> **Task instructions**: Return only the lines of the listing below that run from the line with "H&E whole-slide image —" through the line with "moderate passive congestion", both ends included, exactly as written.

> **Input records**:
________________________

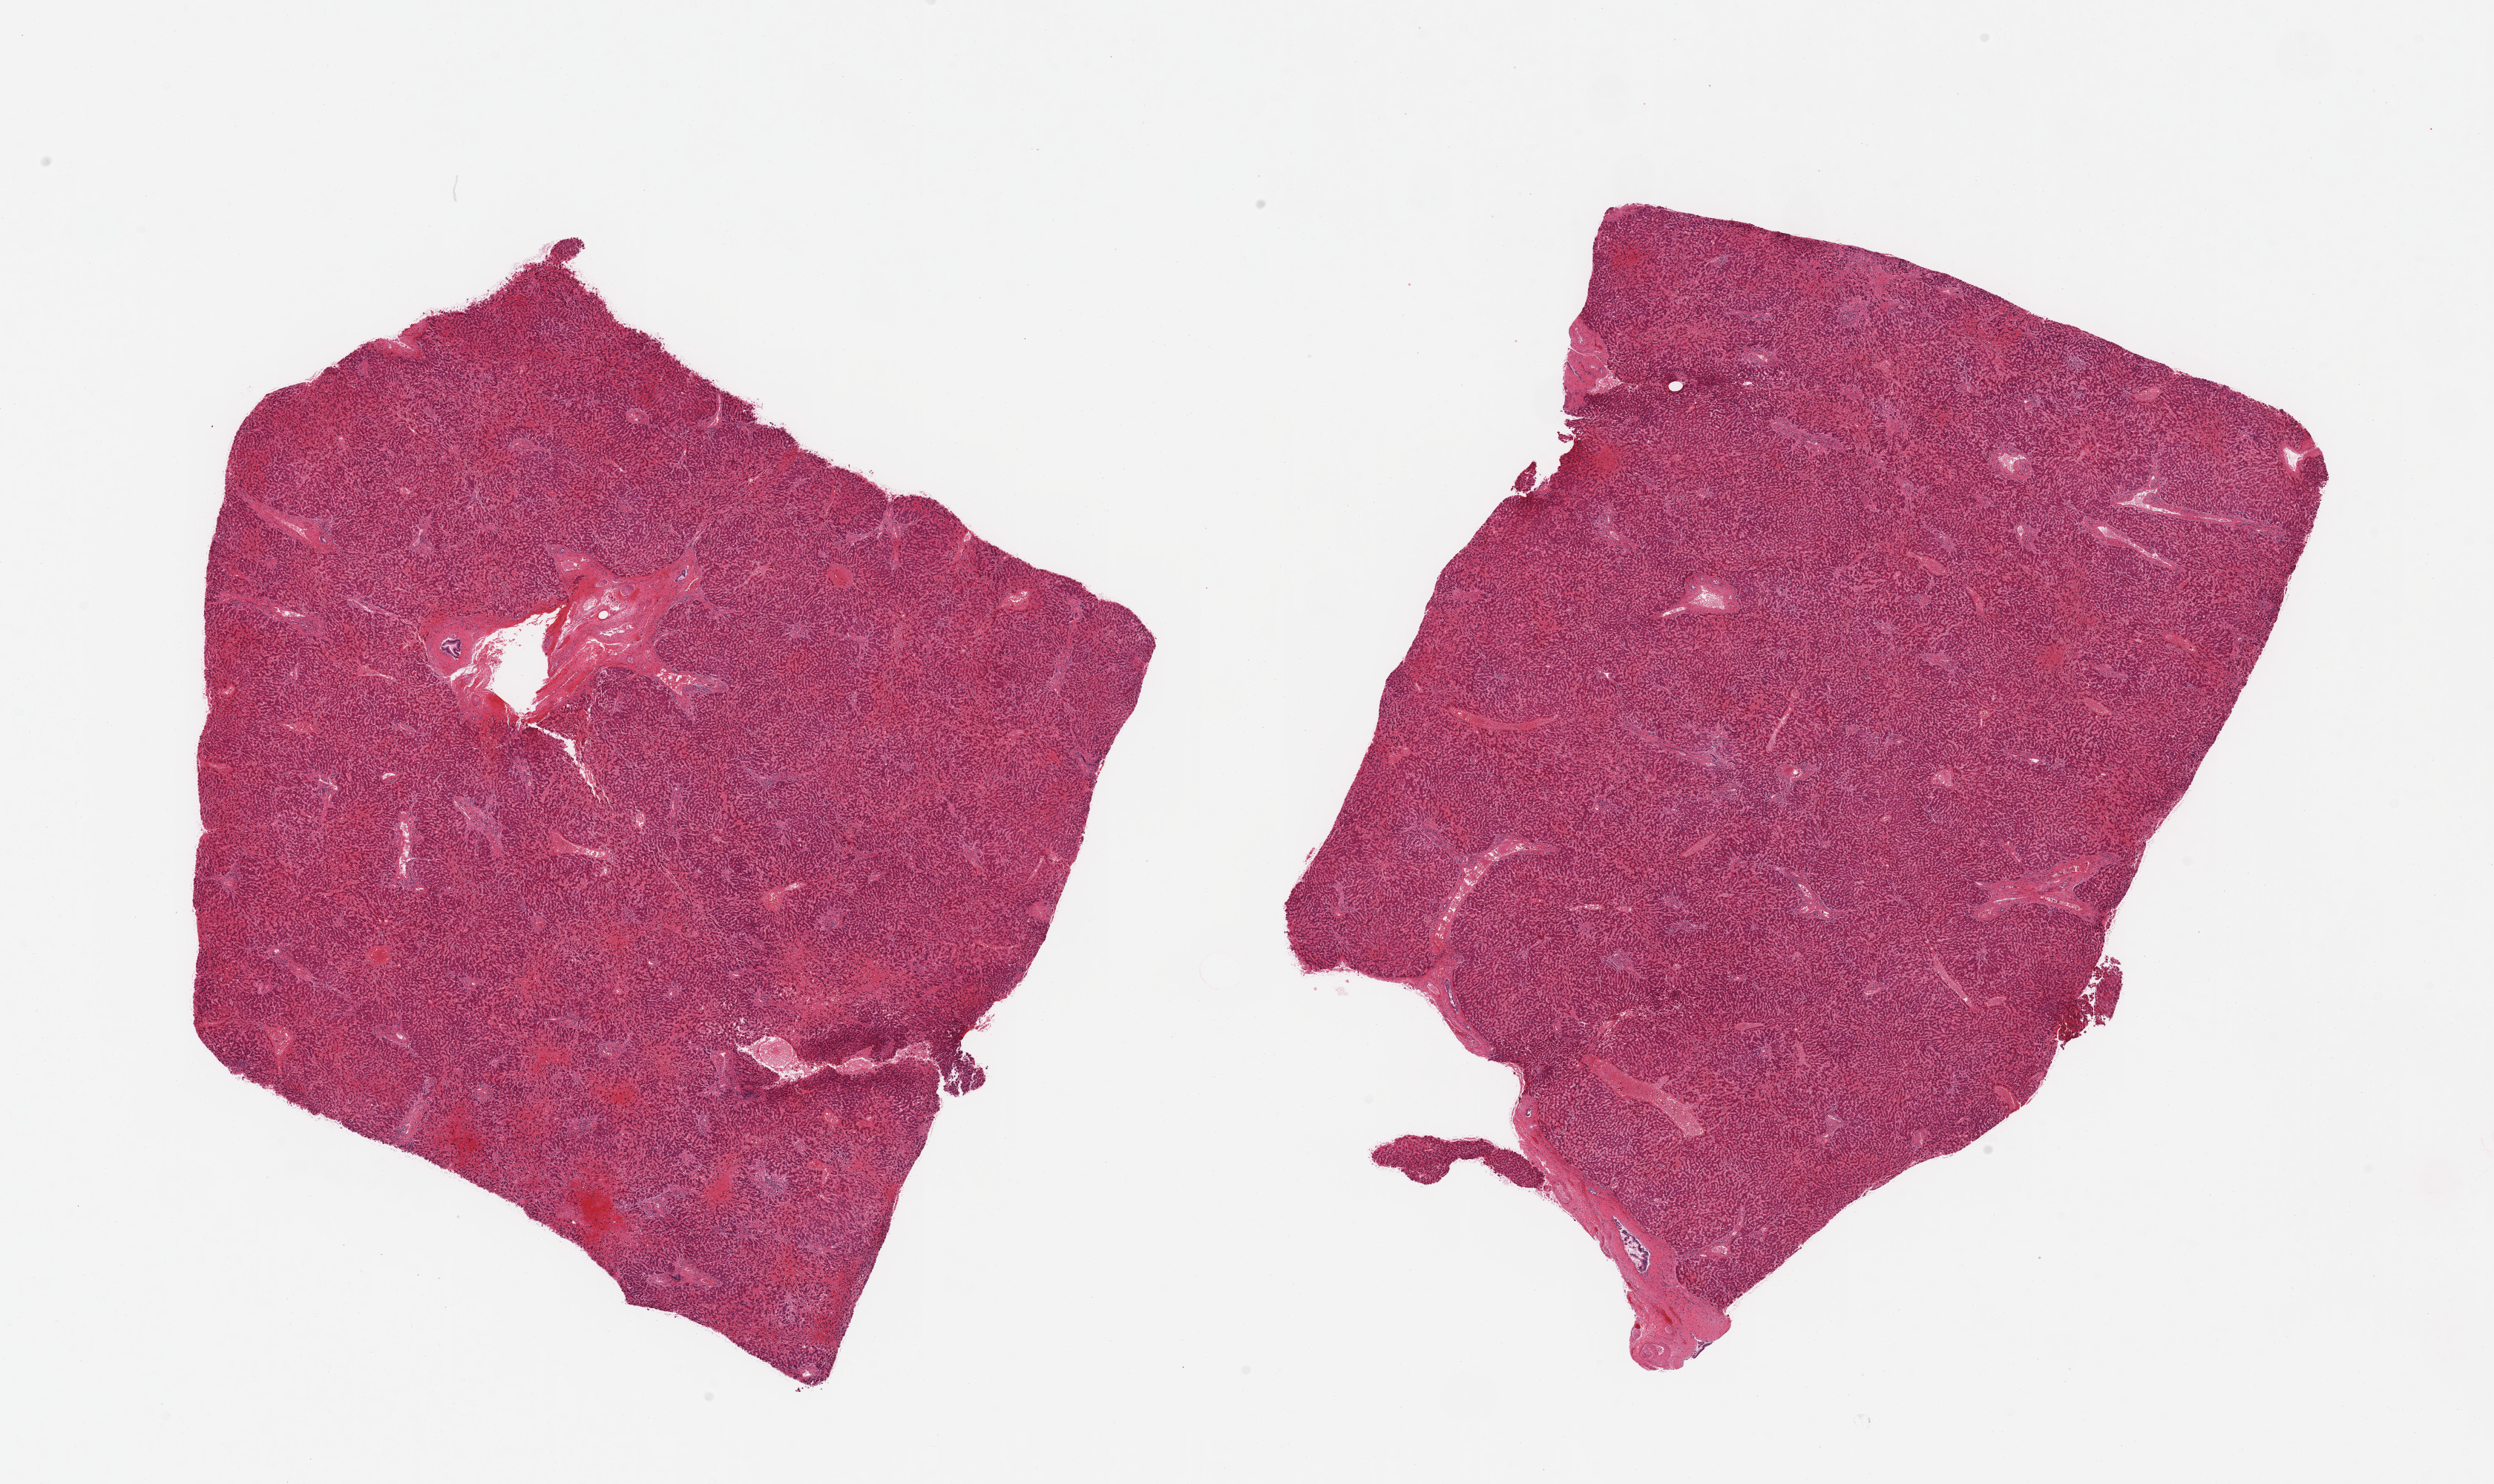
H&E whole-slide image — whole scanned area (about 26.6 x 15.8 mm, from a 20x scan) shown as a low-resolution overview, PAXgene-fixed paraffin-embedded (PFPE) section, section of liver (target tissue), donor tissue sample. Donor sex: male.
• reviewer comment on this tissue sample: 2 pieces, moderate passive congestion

________________________

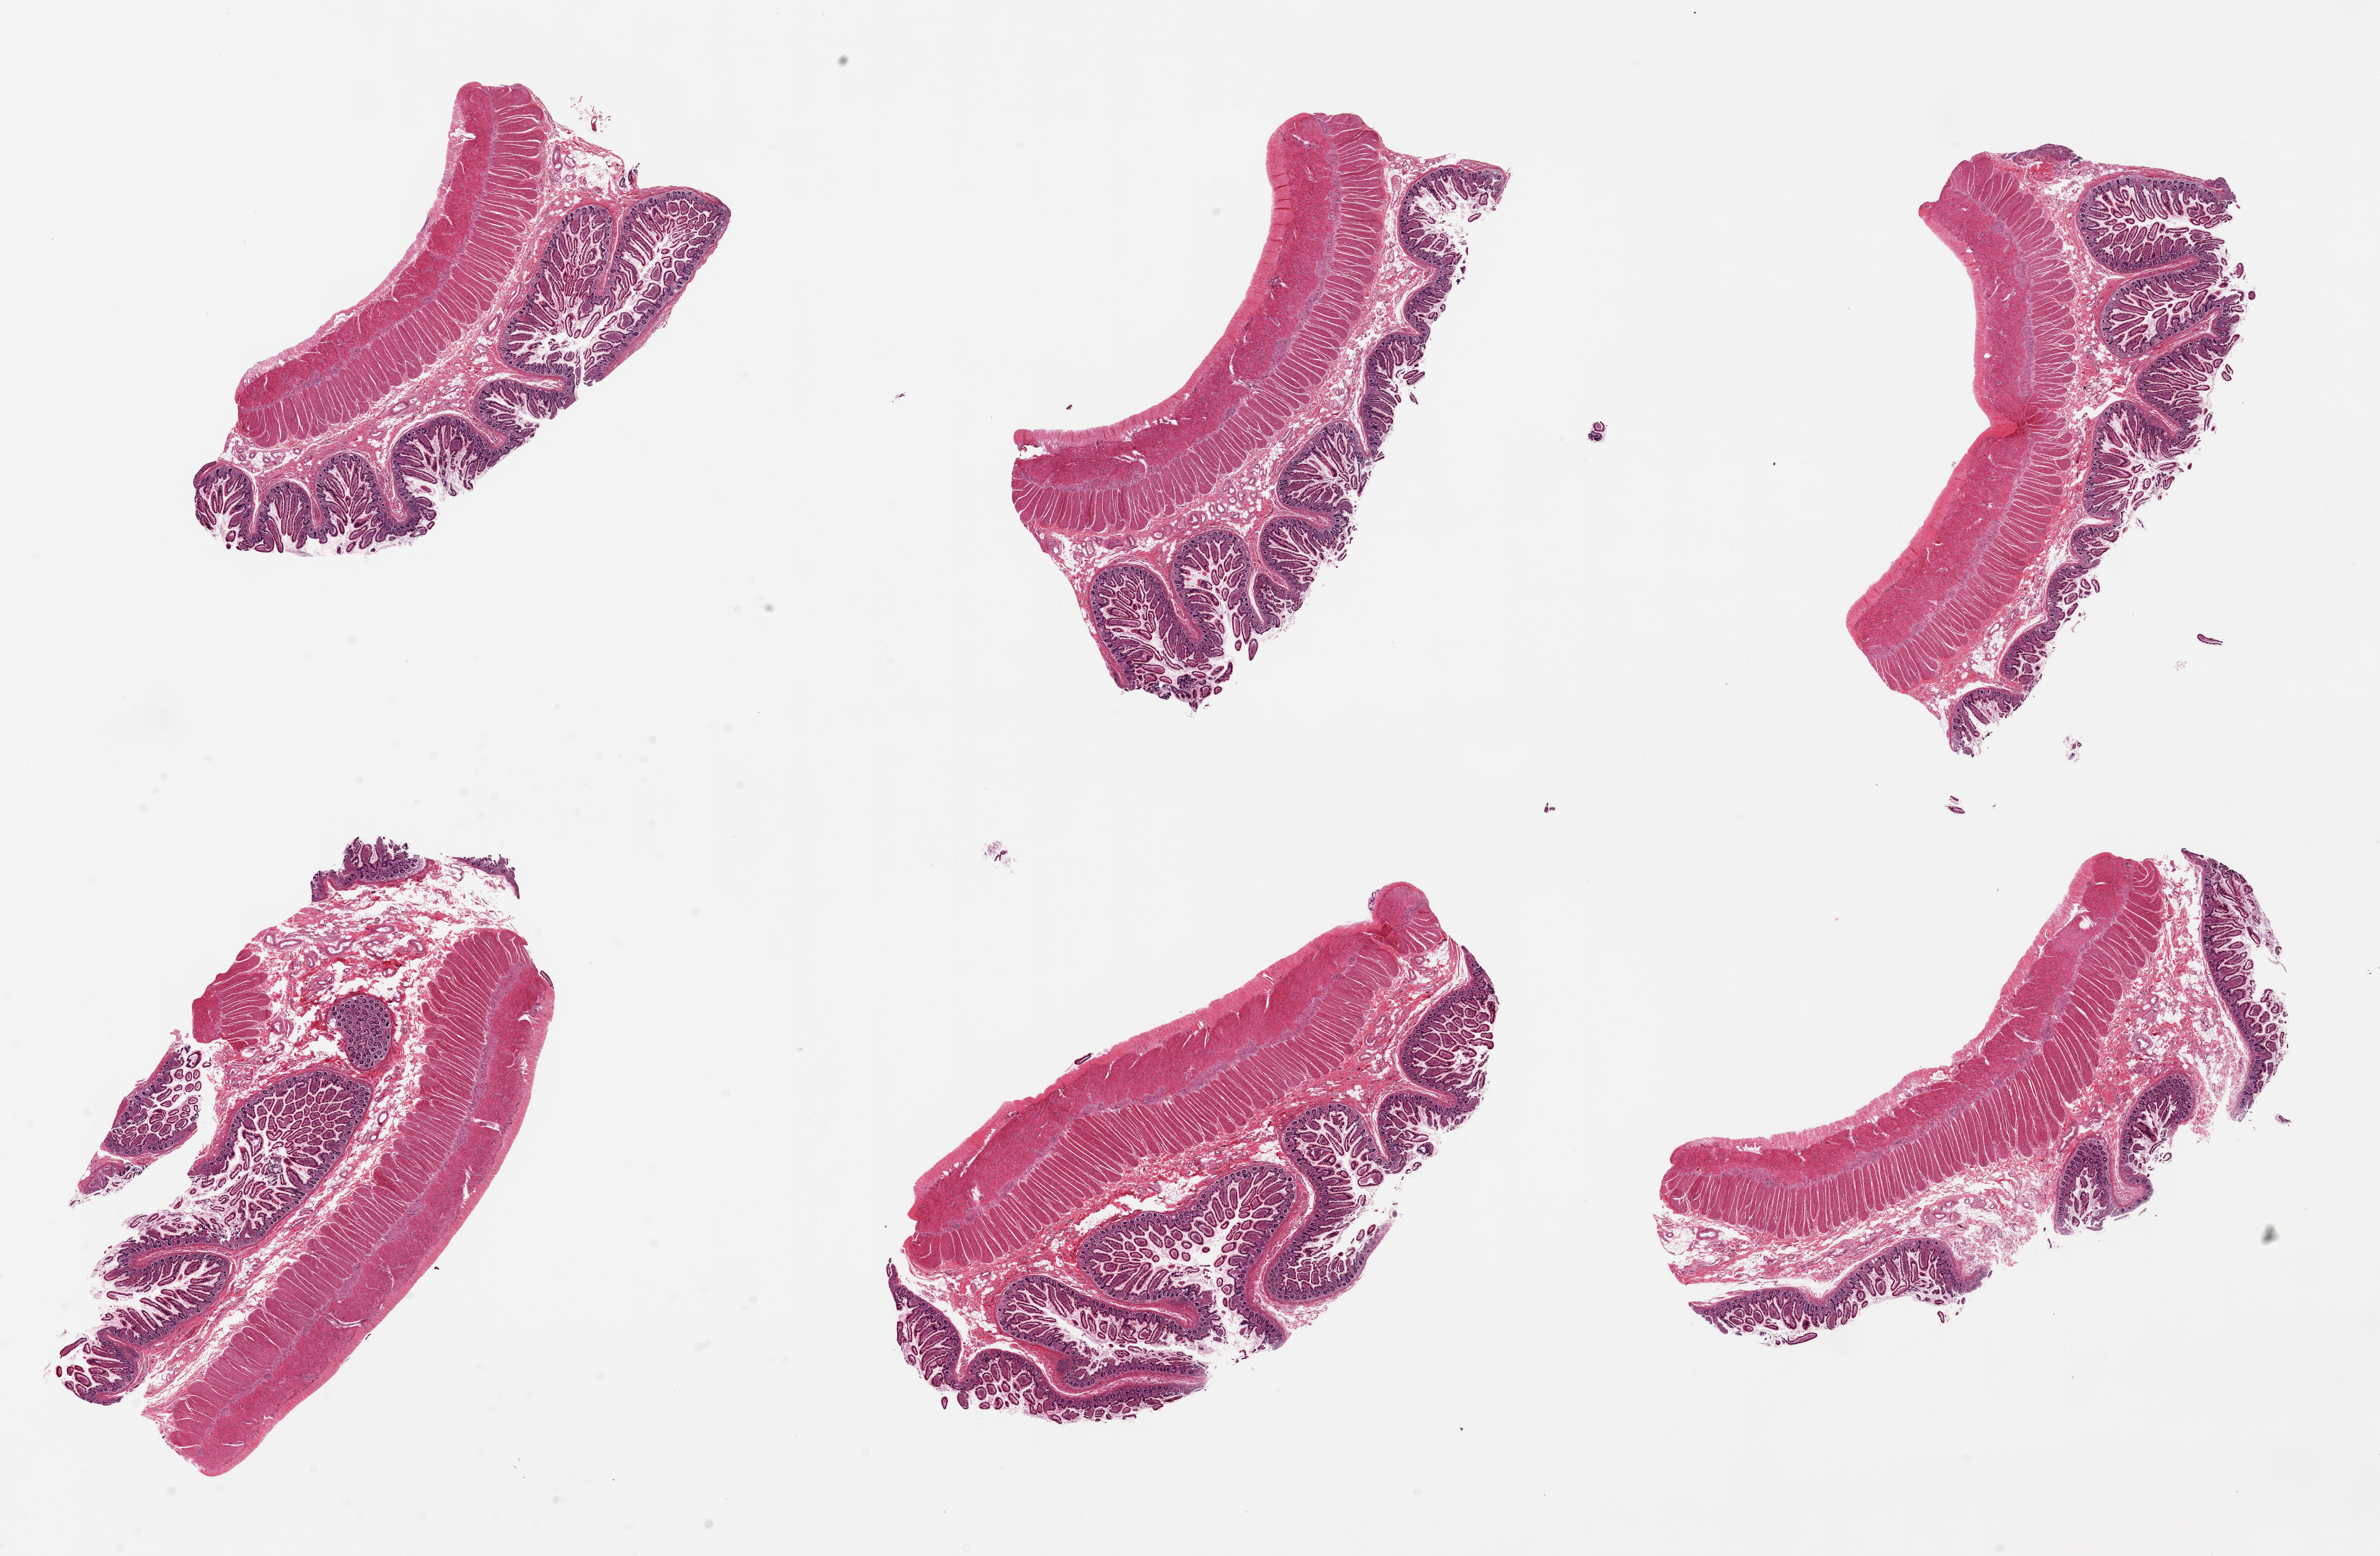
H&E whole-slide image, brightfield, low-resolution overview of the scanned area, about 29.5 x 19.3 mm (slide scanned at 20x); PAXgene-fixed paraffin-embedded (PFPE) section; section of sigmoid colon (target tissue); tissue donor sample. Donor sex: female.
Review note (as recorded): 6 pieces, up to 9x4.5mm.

________________________

> **Solution**:
H&E whole-slide image — whole scanned area (about 26.6 x 15.8 mm, from a 20x scan) shown as a low-resolution overview, PAXgene-fixed paraffin-embedded (PFPE) section, section of liver (target tissue), donor tissue sample. Donor sex: male.
• reviewer comment on this tissue sample: 2 pieces, moderate passive congestion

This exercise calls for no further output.